Dann hatten Sie – das war der eigentliche Anlass der Berichterstattung – sich über Baufeld C am Blomkamp Ecke Grubenstieg mokiert, aber das kommt nicht. Und gleichzeitig haben wir Blomkamp Baufeld A und B von 820 auf 442 Flüchtlinge reduziert.

(Jörg Hamann CDU: Was wollen Sie uns da- mit sagen?)

Das heißt, dass wir genau auf diese Punkte Rücksicht genommen haben. Sie müssen einmal zur Kenntnis nehmen, dass wir genau darauf Rücksicht genommen haben in diesen Verträgen, und dass das ein Kernanliegen von Rot-Grün ist.

(Beifall bei den GRÜNEN und der SPD – Karin Prien CDU: Und was ist in Billstedt?)

Ich finde, dass diese Einigung mit der Volksinitiative letztlich genau das Verfahren abbildet, das wir uns mit der Volksinitiative oder Volksgesetzgebung gegeben haben. Die Bürger laufen los, sammeln 10 000 Unterschriften, es gibt eine Anhörung im Parlament, es gibt eine Senatsanhörung, man muss reden im besseren Fall, man übernimmt, man schließt einen Kompromiss oder man lässt es laufen. Das sind die drei Möglichkeiten. Wir haben uns für den Mittelweg entschieden, wir reden und schauen, ob wir zu einer gemeinsamen Lösung kommen. Die CDU war auf der anderen Seite gut dabei, ist am Montag, genauso wie unsere Fraktion im Übrigen, von Herrn Schomacker quasi exklusiv informiert worden. Und ich glaube, deswegen gibt es eigentlich auch für Sie gute Gründe, dem Verfahren dort zuzustimmen. Ich denke, das ist nicht nur ein Musterbeispiel für direkte Demokratie, sondern es ist eben auch etwas, das zeigt, dass das Parlament an Stärke gewonnen hat.

(Vizepräsidentin Antje Möller übernimmt den Vorsitz.)

Es ist so, dass sich Volksinitiativen an die Hamburgische Bürgerschaft richten und nicht an den Hamburger Senat. Und deswegen verhandelt natürlich auch die Hamburgische Bürgerschaft über die Frage Übernahme von Volksinitiativen, und niemand anders.

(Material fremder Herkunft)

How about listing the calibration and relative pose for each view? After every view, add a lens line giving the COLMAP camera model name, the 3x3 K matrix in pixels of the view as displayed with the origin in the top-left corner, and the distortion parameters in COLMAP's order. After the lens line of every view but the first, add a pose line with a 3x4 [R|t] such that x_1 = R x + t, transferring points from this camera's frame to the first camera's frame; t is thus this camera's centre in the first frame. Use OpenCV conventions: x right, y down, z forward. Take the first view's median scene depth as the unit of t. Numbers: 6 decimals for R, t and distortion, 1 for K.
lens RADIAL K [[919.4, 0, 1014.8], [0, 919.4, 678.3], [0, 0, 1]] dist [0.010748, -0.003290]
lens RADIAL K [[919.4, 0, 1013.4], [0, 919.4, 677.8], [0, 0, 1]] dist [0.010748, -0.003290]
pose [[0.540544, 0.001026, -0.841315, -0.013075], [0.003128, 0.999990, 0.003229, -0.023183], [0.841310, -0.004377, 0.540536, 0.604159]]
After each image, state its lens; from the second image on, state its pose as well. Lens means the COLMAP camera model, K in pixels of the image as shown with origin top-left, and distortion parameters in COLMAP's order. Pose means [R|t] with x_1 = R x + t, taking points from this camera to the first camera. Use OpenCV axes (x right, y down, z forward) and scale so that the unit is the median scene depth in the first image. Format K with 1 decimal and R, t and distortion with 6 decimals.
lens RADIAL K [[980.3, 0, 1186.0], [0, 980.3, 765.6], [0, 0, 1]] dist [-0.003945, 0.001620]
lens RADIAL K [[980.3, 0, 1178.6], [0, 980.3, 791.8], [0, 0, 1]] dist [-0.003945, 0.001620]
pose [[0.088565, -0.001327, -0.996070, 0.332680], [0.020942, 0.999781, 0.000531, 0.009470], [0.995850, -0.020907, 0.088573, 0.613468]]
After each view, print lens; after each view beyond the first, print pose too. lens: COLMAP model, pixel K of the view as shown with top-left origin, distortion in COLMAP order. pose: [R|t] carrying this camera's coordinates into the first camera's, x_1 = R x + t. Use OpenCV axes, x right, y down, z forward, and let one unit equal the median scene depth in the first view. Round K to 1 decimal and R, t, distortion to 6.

(Beifall bei den GRÜNEN und der SPD)

Als wir das damals mit der Primarschule gemacht haben, Herr Trepoll, und Frau von Treuenfels-Frowein auf der anderen Seite saß, haben wir die SPD auch nicht extra dazu eingeladen, sondern das haben wir dann schon quasi unter uns ausgemacht und damals, wie bekannt, nicht geschafft.

(Heiterkeit bei der SPD)

In der Sache – ich möchte nicht über die CDU reden –, Frau Suding, teile ich die Argumentation, dass ein Brand gelöscht wird, den wir selbst gelegt haben, nicht. Das ist nicht meine Metapher, die ich verwendet habe. Man muss in der Sache dazu sagen, dass Sie aus meiner Sicht dort die geschichtliche Situation aus dem letzten Jahr nicht erkennen. Und ehrlicherweise ist es schon wenig, wenn man aus Ihrer PM nicht einen Satz zum Inhalt erkennt. Aber das wird noch unterboten durch die Kolleginnen und Kollegen von der AfD, die gesagt haben, das Kernthema unserer Partei sei die Flüchtlingskrise. Jetzt wird der wegweisende Beschluss zur Flüchtlingskrise gefasst. Und Sie schaffen es nicht am Montag,

(Anna-Elisabeth von Treuenfels-Frowein FDP: Montag tagen wir doch gar nicht!)

nicht am Dienstag und bis heute auch nicht, irgendetwas dazu inhaltlich zu sagen. Man kann es

gut und man kann es schlecht finden, aber eine Partei, die nichts sagt, braucht man eigentlich nicht. – Herzlichen Dank.